Biological and Medical Sciences Scholarship is for motivated and talented UK applicants interested in participating in a PhD programme of the Faculty of Health and Life Sciences of the University of Liverpool. This opportunity will remain open till April 30 2021, so early applications are encouraged.
Table of Contents
|Scholarship Sponsor||University of Liverpool|
|Scholarships level||PhD studentship|
|Award Amount||Not Specified|
|Fellowship Period||Three years|
|Study area||Biological and Medical Sciences|
|Opening date||February 05 2021|
|Closing date||April 30 2021|
It is widely accepted that axillary malodour is driven by volatile fatty acids (VFAs), thioalcohol and steroids, which are by-products of the microbial biotransformation of odourless precursor molecules originating from the apocrine gland. Due to volatility and size, the molecules of interest can be challenging to sample and analyse, leading to loss of valuable information.
The ability to measure volatile molecules originating from the skin will allow associations to be made between malodourous thiols and specific species within the microbial consortia within the armpit thus identifying which bacteria are thiol(s) producing.
This project addresses this unmet need, and the main aim is to develop surface-enhanced Raman scattering (SERS) for the detection and quantification of thiols.

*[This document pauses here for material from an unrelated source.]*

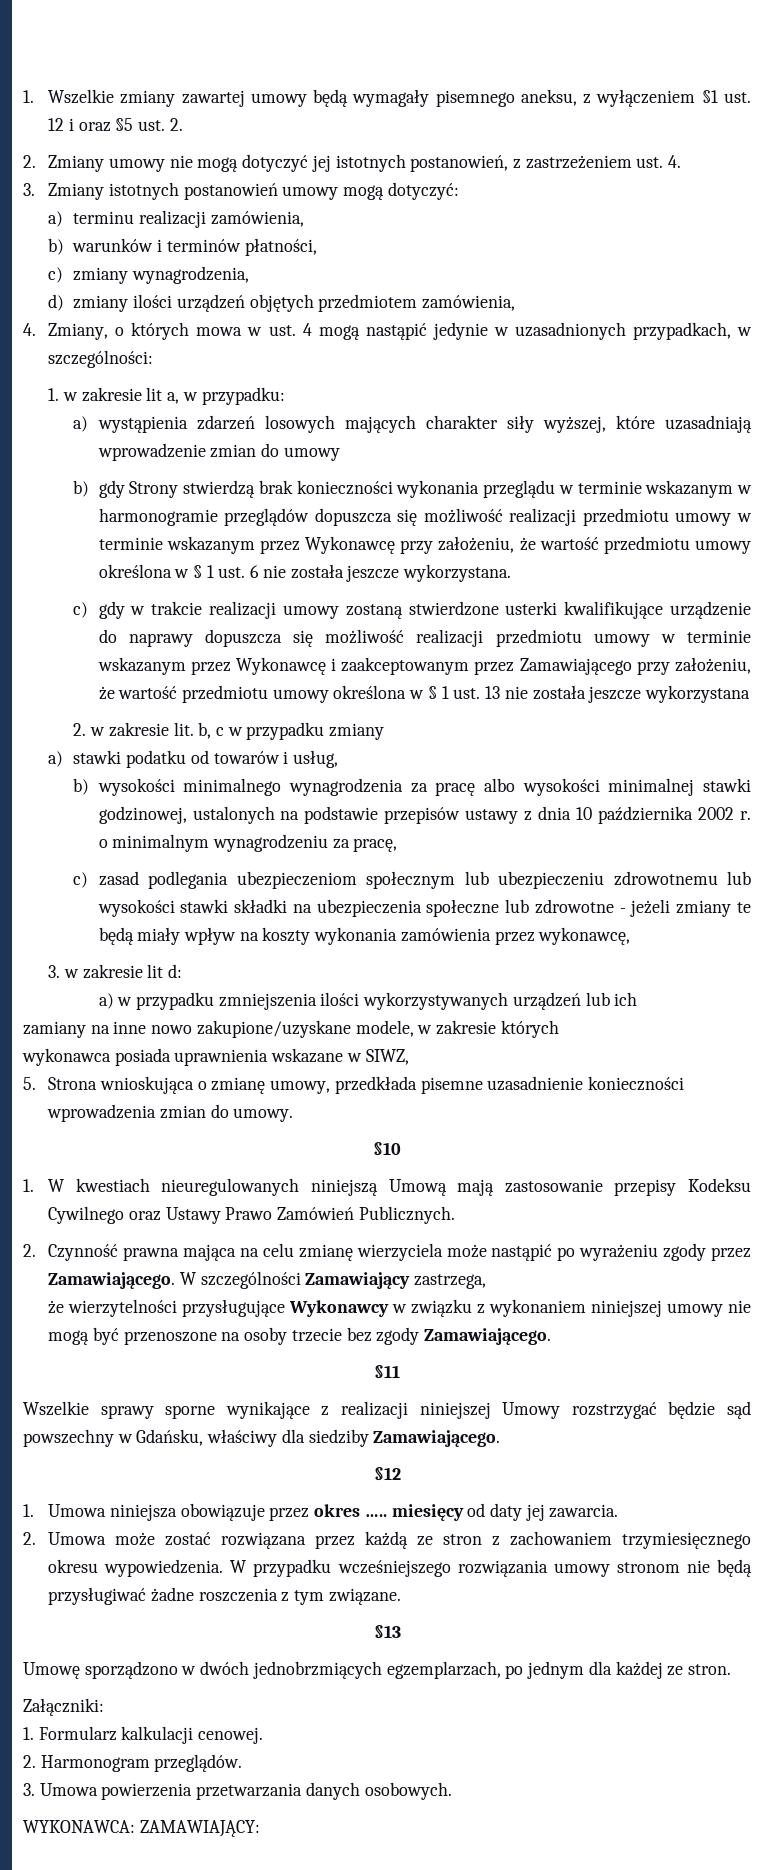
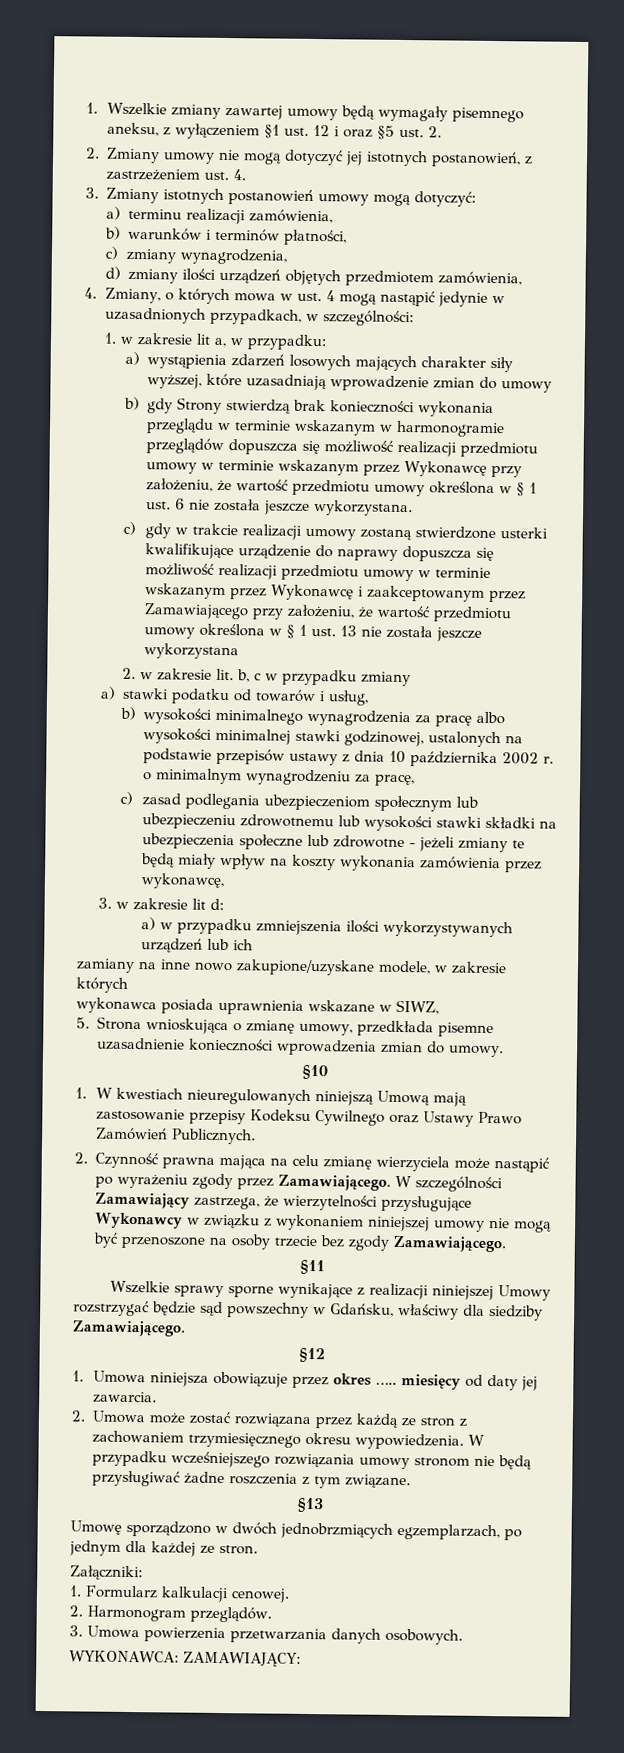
(487, 1281) // -> (261, 1203) none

In parallel, volatile organic compounds (VOCs) will be profiled using thermal desorption-gas chromatography-mass spectrometry (TD-GC-MS), and the axilla microbiome examined using established phylogenetic approaches.
This is a highly multidisciplinary project, with a supervisory team from the Centres of Metabolomics Research (CMR) and Genomic Research (CGR) in the University of Liverpool, with Unilever’s R&D division in Port Sunlight:
- Roy Goodacre (CMR) will supervise the SERS and VOC metabolome aspects of the project.

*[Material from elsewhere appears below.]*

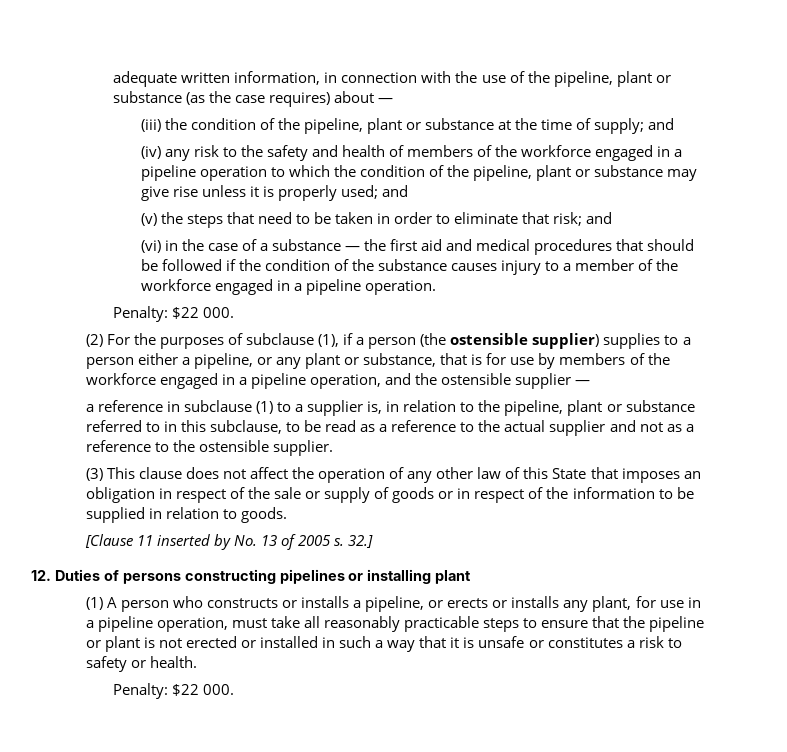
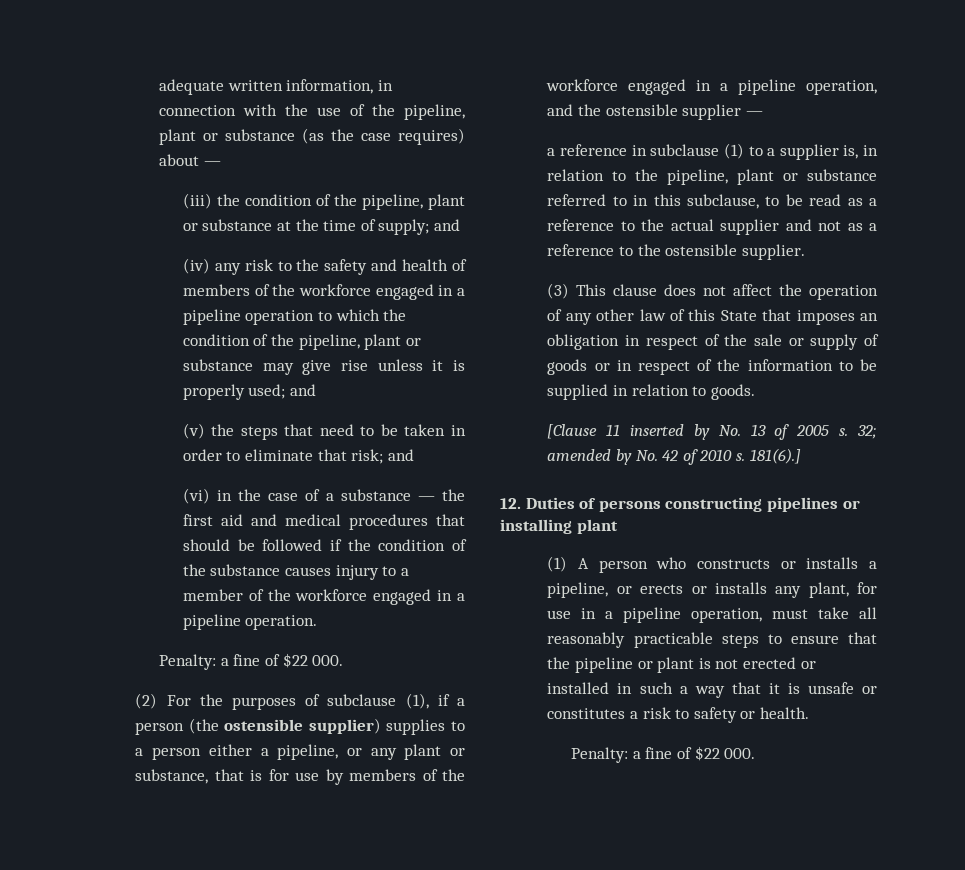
(169, 314) none -> [220,654,280,666] a fine of
[348,535,374,548] 32.] -> [857,425,877,439] [547,448,801,465] 32; amended by No. 42 of 2010 s. 181(6).]
(169, 691) none -> [632,747,692,759] a fine of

- Steve Paterson (CGR) will supervise the genetic methods (e.g., 16S rDNA) to define the axilla microbiome.
- Jane Ford and Allen Millichope (Unilever) will supervise the biological aspects and interpret the links between specific microbial species in the axilla and malodour.
By exploring the relationship between the bacteria produced within the axilla and thioalcohol generation via both new analytical approaches and well-established microbiome analysis, this PhD project will develop an in-depth understanding of the axilla microbiome quantify the critical drivers of malodour.
The deadline for applications is April 31 2021
You should have or expect to a 2i or above in Biochemistry, Chemistry or a related field.
This is a BBSRC CASE PhD studentship between the University of Liverpool and Unilever. Funding includes the stipend at a usual rate as well as bench fees and consumables. As per UKRI rules for an Oct 2021 start, this is only eligible to Home (UK) applicants.